A novel RNA- and AI-based platform has demonstrated the ability to detect multiple cancer types at the earliest stages using a single, standard blood sample.

The universal platform developed by Exai Bio (Palo Alto, CA, USA) has diverse applications across numerous cancer care scenarios, including screening, early detection, monitoring, molecular residual disease analysis, and therapy selection. The platform employs RNA sequencing to distinguish a new class of small, non-coding RNAs linked to cancer, known as orphan non-coding RNAs (oncRNAs). The RNA composition of the transcriptome delivers a more dynamic and exhaustive perspective of actionable cancer biology than the DNA content of the genome. The abundance of oncRNAs in the blood of cancer patients and their relative scarcity in those without cancer makes oncRNA-based tests remarkably sensitive and specific.

Exai has identified hundreds of thousands of unique oncRNAs through studies involving over 16,000 patients, creating a vast catalog that paves the way for developing innovative RNA-based tests for early cancer detection. Exai utilizes artificial intelligence (AI) and machine learning (ML) to analyze the multitude of oncRNAs found in cancer patients' blood by identifying distinct, cancer-specific patterns. Exai has proven that these oncRNA patterns can be used to detect various types and subtypes of cancer, predict the original tissue of cancer, and identify cancer in its earliest stages.

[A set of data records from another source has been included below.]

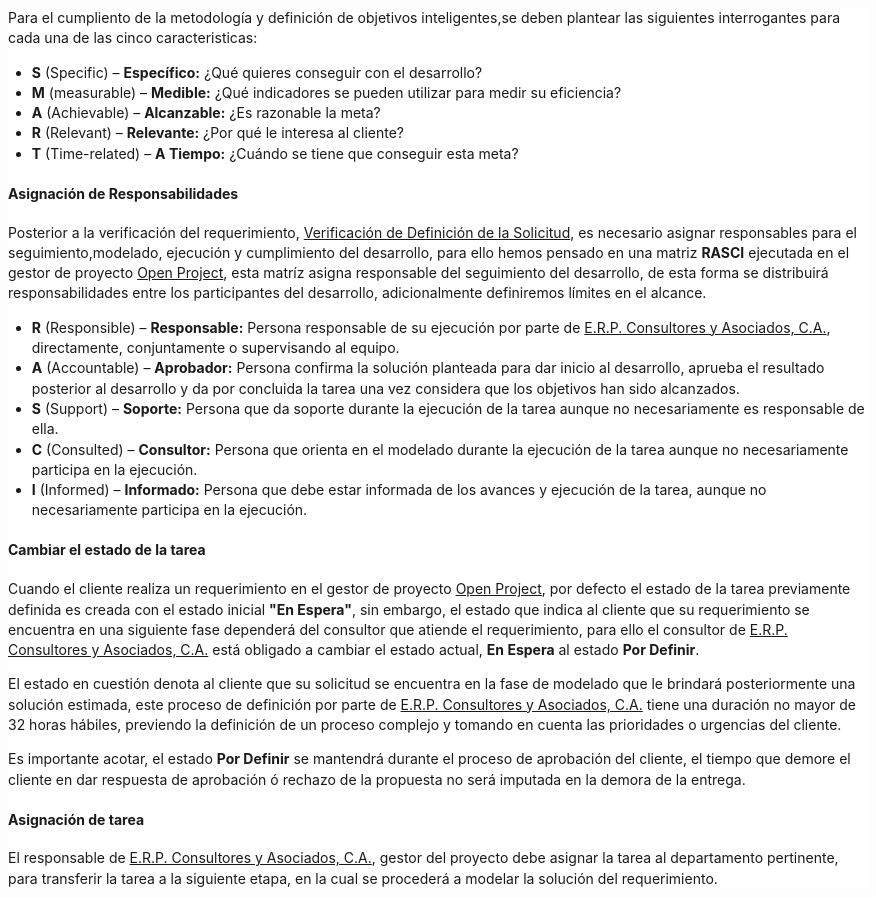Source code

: Para el cumpliento de la metodología y definición de objetivos inteligentes,se deben plantear las siguientes interrogantes para cada una de las cinco caracteristicas:

 - **S** (Specific) – **Específico:** ¿Qué quieres conseguir con el desarrollo?
 - **M** (measurable) – **Medible:** ¿Qué indicadores se pueden utilizar para medir su eficiencia?
 - **A** (Achievable) – **Alcanzable:** ¿Es razonable la meta?
 - **R** (Relevant) – **Relevante:** ¿Por qué le interesa al cliente?
 - **T** (Time-related) – **A Tiempo:** ¿Cuándo se tiene que conseguir esta meta?
 
#### **Asignación de Responsabilidades**

Posterior a la verificación del requerimiento, [Verificación de Definición de la Solicitud](https://docs.erpya.com/general/procedures/customer-review/#verificacion-de-definicion-de-la-solicitud), es necesario asignar responsables para el seguimiento,modelado, ejecución y cumplimiento del desarrollo, para ello hemos pensado en una matriz **RASCI** ejecutada en el gestor de proyecto [Open Project](http://project.erpya.com/), esta matríz asigna responsable del seguimiento del desarrollo, de esta forma se distribuirá responsabilidades entre los participantes del desarrollo, adicionalmente definiremos límites en el alcance.

 - **R** (Responsible) – **Responsable:** Persona responsable de su ejecución por parte de [E.R.P. Consultores y Asociados, C.A.](http://erpya.com/), directamente, conjuntamente o supervisando al equipo.
 - **A** (Accountable) – **Aprobador:** Persona confirma la solución planteada para dar inicio al desarrollo, aprueba el resultado posterior al desarrollo y da por concluida la tarea una vez considera que los objetivos han sido alcanzados.
 - **S** (Support) – **Soporte:** Persona que da soporte durante la ejecución de la tarea aunque no necesariamente es responsable de ella.
 - **C** (Consulted) – **Consultor:** Persona que orienta en el modelado durante la ejecución de la tarea aunque no necesariamente participa en la ejecución.
 - **I** (Informed) – **Informado:** Persona que debe estar informada de los avances y ejecución de la tarea, aunque no necesariamente participa en la ejecución.

#### **Cambiar el estado de la tarea**
Cuando el cliente realiza un requerimiento en el gestor de proyecto [Open Project](http://project.erpya.com/), por defecto el estado de la tarea previamente definida es creada con el estado inicial **"En Espera"**, sin embargo, el estado que indica al cliente que su requerimiento se encuentra en una siguiente fase dependerá del consultor que atiende el requerimiento, para ello el consultor de [E.R.P. Consultores y Asociados, C.A.](http://erpya.com/) está obligado a cambiar el estado actual, **En Espera** al estado **Por Definir**.

El estado en cuestión denota al cliente que su solicitud se encuentra en la fase de modelado que le brindará posteriormente una solución estimada, este proceso de definición por parte de [E.R.P. Consultores y Asociados, C.A.](http://erpya.com/) tiene una duración no mayor de 32 horas hábiles, previendo la definición de un proceso complejo y tomando en cuenta las prioridades o urgencias del cliente.

Es importante acotar, el estado **Por Definir** se mantendrá durante el proceso de aprobación del cliente, el tiempo que demore el cliente en dar respuesta de aprobación ó rechazo de la propuesta no será imputada en la demora de la entrega.

#### **Asignación de tarea**
El responsable de [E.R.P. Consultores y Asociados, C.A.](http://erpya.com/), gestor del proyecto debe asignar la tarea al departamento pertinente, para transferir la tarea a la siguiente etapa, en la cual se procederá a modelar la solución del requerimiento.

In Exai’s multi-cancer early detection (MCED) study, eight types of cancer - lung, stomach, pancreas, kidney, colorectal, breast, prostate, and the bladder - were analyzed, reflecting the majority of the societal cancer burden. The study showed successful detection of stage I breast and prostate cancers, both of which have been extremely difficult to identify at early stages using other blood-based methods. When a cancer signal was identified in the test group, Exai's platform was able to pinpoint the origin tissue with 88% accuracy for the top predicted cancer type and 95% accuracy considering the top two predictions, demonstrating the power of its unique generative AI technology. This new MCED data lend further support to the increasing evidence that Exai's platform is versatile, and capable of application across numerous tumor types and clinical uses, all through the use of standard blood samples.

“These results demonstrate that Exai’s RNA- and AI-based platform can detect stage I cancer at very high sensitivity across multiple cancers while also maintaining the high specificity which is required for real-world clinical utility,” said Patrick Arensdorf, chief executive officer of Exai Bio. “Exai is developing blood tests that have both high accuracy and cancer biology insights to improve cancer care.”